GRNEWS TV: Reforma tributária pressiona contas e reforça debate sobre justiça fiscal em Pará de Minas
Durante participação no videocast Papo com Geraldo Rodrigues, apresentado de segunda a sexta-feira, a partir das 13 horas, pelo canal GRNEWS no YouTube, Geraldo Magela de Almeida, o Geraldinho Cuíca, detalhou as principais metas para sua gestão na Câmara Municipal de Pará de Minas neste ano de 2026.
Incertezas no caixa e cautela nas decisões
O cenário econômico dos municípios segue cercado de dúvidas, especialmente diante da reforma tributária em discussão no país. A avaliação é de que prefeitos vivem um momento delicado: precisam manter serviços funcionando sem saber, com precisão, quanto efetivamente entrará nos cofres ao longo dos próximos meses. A preocupação existe, mas especialistas alertam que ansiedade excessiva pode levar a decisões precipitadas.
Município não pode viver só para pagar a folha
A realidade atual mostra que, sem reforço de emendas parlamentares e novas receitas, muitas cidades correm o risco de apenas administrar despesas obrigatórias, como a folha de pagamento. A lógica é simples: as demandas crescem diariamente, enquanto a arrecadação municipal depende de repasses federais e estaduais. Sem planejamento e apoio externo, sobra pouco espaço para investimentos.
Arrecadação tem critérios e não é aleatória
Apesar do temor de perdas com a reforma tributária, há um consenso de que o modelo não permitirá distorções extremas. A arrecadação é documentada, baseada em notas fiscais e dados oficiais, o que impede que recursos de um município sejam redistribuídos de forma injusta para outro. Ainda assim, o período de adaptação exige paciência, já que o próprio comitê gestor também enfrenta uma fase de aprendizado.

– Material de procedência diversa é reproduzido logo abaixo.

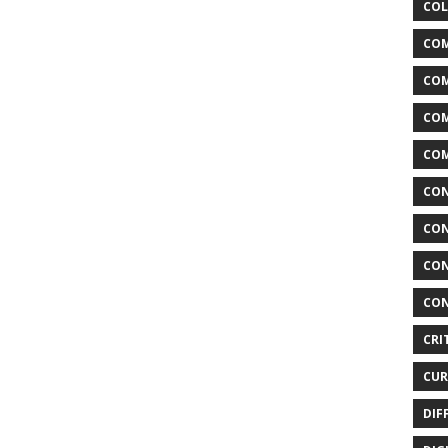
COL
COM
CO
COM
COM
CON
CON
CON
CON
CRI
CUR
DIF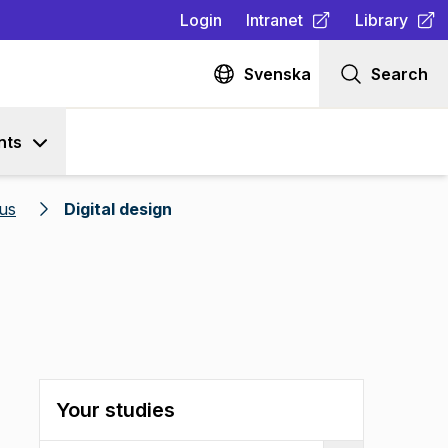
Login
Intranet
Library
(
Opens in new tab
(
Opens in n
)
Svenska
Search
nts
us
Digital design
Your studies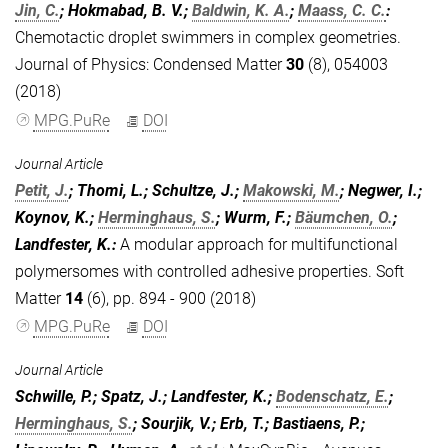
Jin, C.
; Hokmabad, B. V.;
Baldwin, K. A.
;
Maass, C. C.
:
Chemotactic droplet swimmers in complex geometries.
Journal of Physics: Condensed Matter
30
(8), 054003
(2018)
MPG.PuRe
DOI
Journal Article
Petit, J.
; Thomi, L.; Schultze, J.;
Makowski, M.
; Negwer, I.;
Koynov, K.;
Herminghaus, S.
; Wurm, F.;
Bäumchen, O.
;
Landfester, K.
:
A modular approach for multifunctional
polymersomes with controlled adhesive properties. Soft
Matter
14
(6), pp. 894 - 900 (2018)
MPG.PuRe
DOI
Journal Article
Schwille, P.; Spatz, J.; Landfester, K.;
Bodenschatz, E.
;
Herminghaus, S.
; Sourjik, V.; Erb, T.; Bastiaens, P.;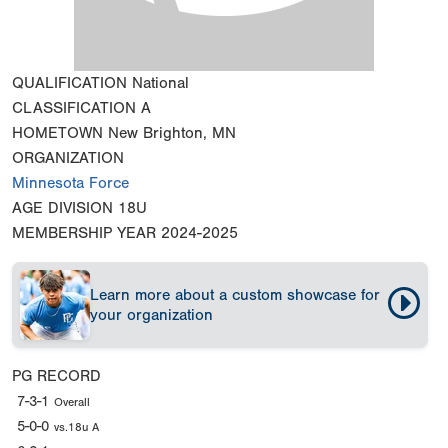
QUALIFICATION
National
CLASSIFICATION
A
HOMETOWN
New Brighton, MN
ORGANIZATION
Minnesota Force
AGE DIVISION
18U
MEMBERSHIP YEAR
2024-2025
Learn more about a custom showcase for
your organization
PG RECORD
7-3-1
Overall
5-0-0
vs.18u A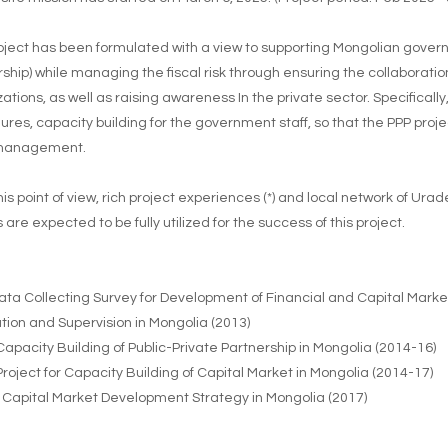
oject has been formulated with a view to supporting Mongolian governme
ship) while managing the fiscal risk through ensuring the collaborati
ations, as well as raising awareness In the private sector. Specifically,
ures, capacity building for the government staff, so that the PPP pr
 management.
is point of view, rich project experiences (*) and local network of Urad
 are expected to be fully utilized for the success of this project.
ata Collecting Survey for Development of Financial and Capital Market
tion and Supervision in Mongolia (2013)
 Capacity Building of Public-Private Partnership in Mongolia (2014-16)
 Project for Capacity Building of Capital Market in Mongolia (2014-17)
 Capital Market Development Strategy in Mongolia (2017)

Impactos no planejamento dos próximos anos
A dificuldade em prever receitas afeta diretamente o planejamento. Há o receio de que 2026 ainda seja um ano de transição, com ações limitadas à manutenção da máquina pública. Só a partir de uma média mais clara de repasses será possível projetar investimentos com maior segurança para os anos seguintes.
População não pode pagar a conta sozinha
Um dos pontos mais sensíveis do debate envolve a possibilidade de aumento de tributos, como o IPTU. A crítica é direta: para o vereador a reforma tributária não pode servir de justificativa para repassar custos à população, especialmente às famílias de baixa renda, que dependem fortemente dos serviços públicos, como saúde, educação e vagas em creches.
Critérios técnicos e justiça fiscal
Defensores de ajustes tributários afirmam que correções só são legítimas quando baseadas em critérios técnicos, como a atualização da planta de valores, garantindo que todos paguem de forma justa em Pará de Minas. O erro está em usar o medo da reforma como argumento para onerar quem já enfrenta dificuldades financeiras.
Diálogo para garantir que a cidade funcione
Diante desse cenário, o fortalecimento do diálogo entre Prefeitura e Câmara surge como essencial. Independentemente de disputas políticas, o objetivo comum deve ser um só: garantir que a cidade funcione, com serviços públicos eficientes e decisões responsáveis, sempre colocando a população no centro das escolhas.